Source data
*** Block opens ***
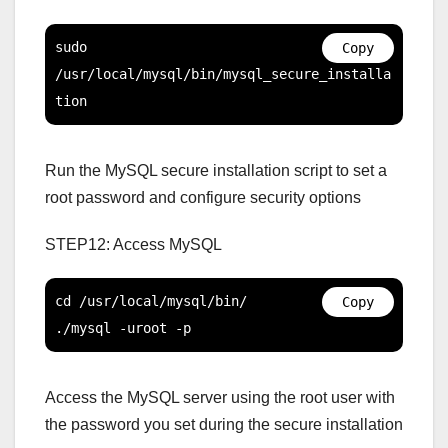
sudo 
Copy
/usr/local/mysql/bin/mysql_secure_installa
tion
Run the MySQL secure installation script to set a
root password and configure security options
STEP12: Access MySQL
cd /usr/local/mysql/bin/

Copy
./mysql -uroot -p
Access the MySQL server using the root user with
the password you set during the secure installation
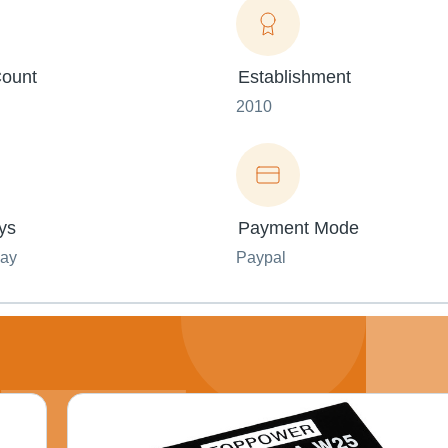
ount
Establishment
2010
ys
Payment Mode
day
Paypal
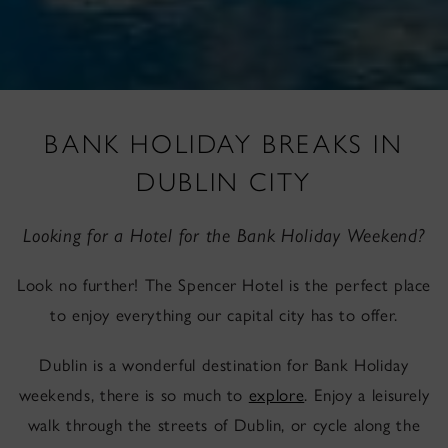
BANK HOLIDAY BREAKS IN
DUBLIN CITY
Looking for a Hotel for the Bank Holiday Weekend?
Look no further! The Spencer Hotel is the perfect place
to enjoy everything our capital city has to offer.
Dublin is a wonderful destination for Bank Holiday
weekends, there is so much to
explore
. Enjoy a leisurely
walk through the streets of Dublin, or cycle along the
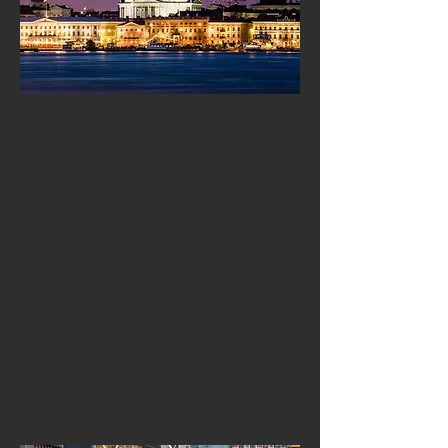
Experiences, Flavours
& Nordic Lifestyle
Helsinki offers a variety of activities: design
markets, local cuisine, seasonal festivals,
boat trips, seaside cafés and atmospheric
winter lights. Visitors can enjoy Finnish
specialities, discover local crafts, or take
part in unique Nordic traditions. With its
blend of modern innovation, cultural
richness, natural tranquility and high quality
of life, Helsinki creates an inspiring
environment for Erasmus+ teacher training.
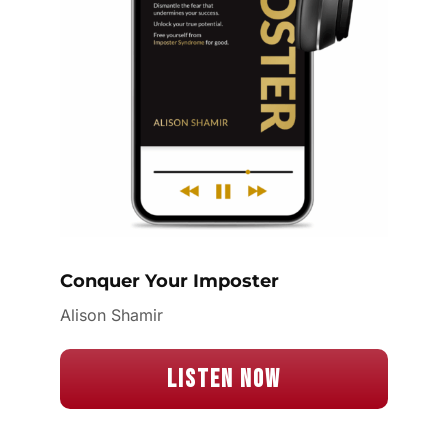
Conquer Your Imposter
Alison Shamir
Listen Now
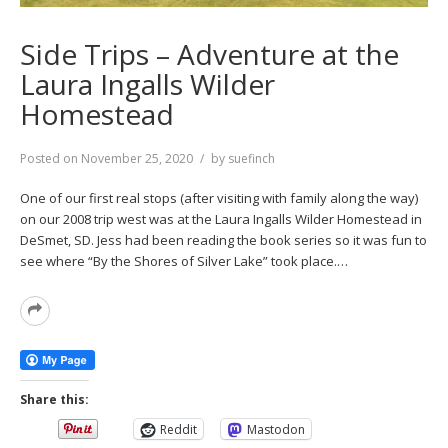
Side Trips – Adventure at the
Laura Ingalls Wilder
Homestead
Posted on
November 25, 2020
by
suefinch
One of our first real stops (after visiting with family along the way)
on our 2008 trip west was at the Laura Ingalls Wilder Homestead in
DeSmet, SD. Jess had been reading the book series so it was fun to
see where “By the Shores of Silver Lake” took place.…
Read
More
Share this:
Reddit
Mastodon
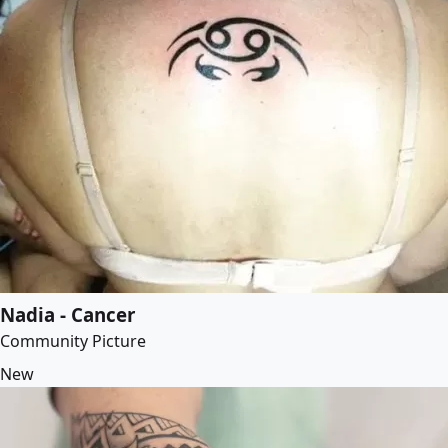
Nadia - Cancer
Community Picture
New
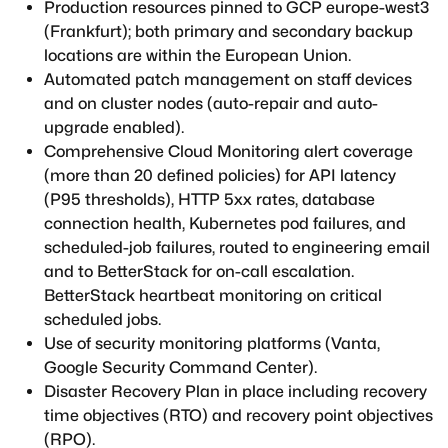
Production resources pinned to GCP europe-west3
(Frankfurt); both primary and secondary backup
locations are within the European Union.
Automated patch management on staff devices
and on cluster nodes (auto-repair and auto-
upgrade enabled).
Comprehensive Cloud Monitoring alert coverage
(more than 20 defined policies) for API latency
(P95 thresholds), HTTP 5xx rates, database
connection health, Kubernetes pod failures, and
scheduled-job failures, routed to engineering email
and to BetterStack for on-call escalation.
BetterStack heartbeat monitoring on critical
scheduled jobs.
Use of security monitoring platforms (Vanta,
Google Security Command Center).
Disaster Recovery Plan in place including recovery
time objectives (RTO) and recovery point objectives
(RPO).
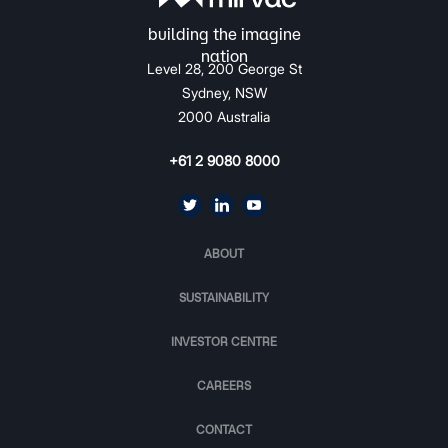
Level 28, 200 George St
Sydney, NSW
2000 Australia
+61 2 9080 8000
ABOUT
SUSTAINABILITY
INVESTOR CENTRE
CAREERS
CONTACT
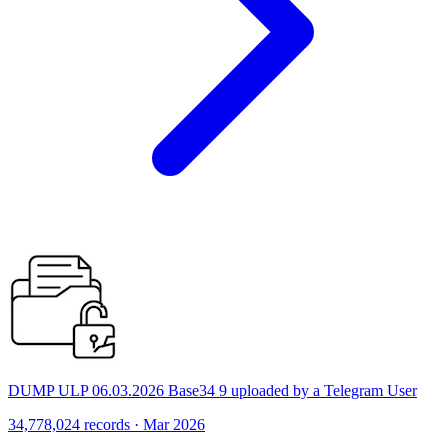
DUMP ULP 06.03.2026 Base34 9 uploaded by a Telegram User
34,778,024 records · Mar 2026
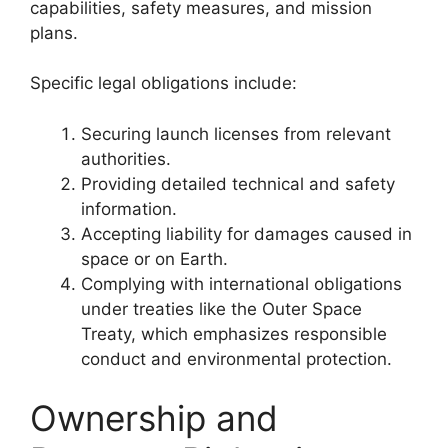
capabilities, safety measures, and mission
plans.
Specific legal obligations include:
Securing launch licenses from relevant
authorities.
Providing detailed technical and safety
information.
Accepting liability for damages caused in
space or on Earth.
Complying with international obligations
under treaties like the Outer Space
Treaty, which emphasizes responsible
conduct and environmental protection.
Ownership and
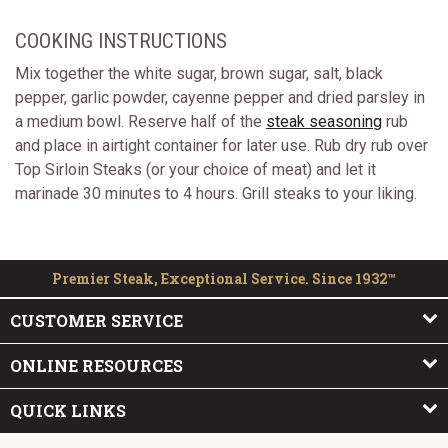
COOKING INSTRUCTIONS
Mix together the white sugar, brown sugar, salt, black
pepper, garlic powder, cayenne pepper and dried parsley in
a medium bowl. Reserve half of the
steak seasoning
rub
and place in airtight container for later use. Rub dry rub over
Top Sirloin Steaks (or your choice of meat) and let it
marinade 30 minutes to 4 hours. Grill steaks to your liking.
Premier Steak, Exceptional Service. Since 1932™
CUSTOMER SERVICE
ONLINE RESOURCES
QUICK LINKS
*** Block closes ***
| PROBLEM TO WORK ON |
Copy the records above exactly, omitting every picture.

| EXERCISE ANSWER |
sudo 
Copy
/usr/local/mysql/bin/mysql_secure_installa
tion
Run the MySQL secure installation script to set a
root password and configure security options
STEP12: Access MySQL
cd /usr/local/mysql/bin/

Copy
./mysql -uroot -p
Access the MySQL server using the root user with
the password you set during the secure installation
ount
Establishment
2010
ys
Payment Mode
day
Paypal
BANK HOLIDAY BREAKS IN
DUBLIN CITY
Looking for a Hotel for the Bank Holiday Weekend?
Look no further! The Spencer Hotel is the perfect place
to enjoy everything our capital city has to offer.
Dublin is a wonderful destination for Bank Holiday
weekends, there is so much to
explore
. Enjoy a leisurely
walk through the streets of Dublin, or cycle along the
Experiences, Flavours
& Nordic Lifestyle
Helsinki offers a variety of activities: design
markets, local cuisine, seasonal festivals,
boat trips, seaside cafés and atmospheric
winter lights. Visitors can enjoy Finnish
specialities, discover local crafts, or take
part in unique Nordic traditions. With its
blend of modern innovation, cultural
richness, natural tranquility and high quality
of life, Helsinki creates an inspiring
environment for Erasmus+ teacher training.
Conquer Your Imposter
Alison Shamir
Listen Now
Side Trips – Adventure at the
Laura Ingalls Wilder
Homestead
Posted on
November 25, 2020
by
suefinch
One of our first real stops (after visiting with family along the way)
on our 2008 trip west was at the Laura Ingalls Wilder Homestead in
DeSmet, SD. Jess had been reading the book series so it was fun to
see where “By the Shores of Silver Lake” took place.…
Read
More
Share this:
Reddit
Mastodon
Nadia - Cancer
Community Picture
New
Production resources pinned to GCP europe-west3
(Frankfurt); both primary and secondary backup
locations are within the European Union.
Automated patch management on staff devices
and on cluster nodes (auto-repair and auto-
upgrade enabled).
Comprehensive Cloud Monitoring alert coverage
(more than 20 defined policies) for API latency
(P95 thresholds), HTTP 5xx rates, database
connection health, Kubernetes pod failures, and
scheduled-job failures, routed to engineering email
and to BetterStack for on-call escalation.
BetterStack heartbeat monitoring on critical
scheduled jobs.
Use of security monitoring platforms (Vanta,
Google Security Command Center).
Disaster Recovery Plan in place including recovery
time objectives (RTO) and recovery point objectives
(RPO).
Level 28, 200 George St
Sydney, NSW
2000 Australia
+61 2 9080 8000
ABOUT
SUSTAINABILITY
INVESTOR CENTRE
CAREERS
CONTACT
DUMP ULP 06.03.2026 Base34 9 uploaded by a Telegram User
34,778,024 records · Mar 2026
capabilities, safety measures, and mission
plans.
Specific legal obligations include:
Securing launch licenses from relevant
authorities.
Providing detailed technical and safety
information.
Accepting liability for damages caused in
space or on Earth.
Complying with international obligations
under treaties like the Outer Space
Treaty, which emphasizes responsible
conduct and environmental protection.
Ownership and
COOKING INSTRUCTIONS
Mix together the white sugar, brown sugar, salt, black
pepper, garlic powder, cayenne pepper and dried parsley in
a medium bowl. Reserve half of the
steak seasoning
rub
and place in airtight container for later use. Rub dry rub over
Top Sirloin Steaks (or your choice of meat) and let it
marinade 30 minutes to 4 hours. Grill steaks to your liking.
Premier Steak, Exceptional Service. Since 1932™
CUSTOMER SERVICE
ONLINE RESOURCES
QUICK LINKS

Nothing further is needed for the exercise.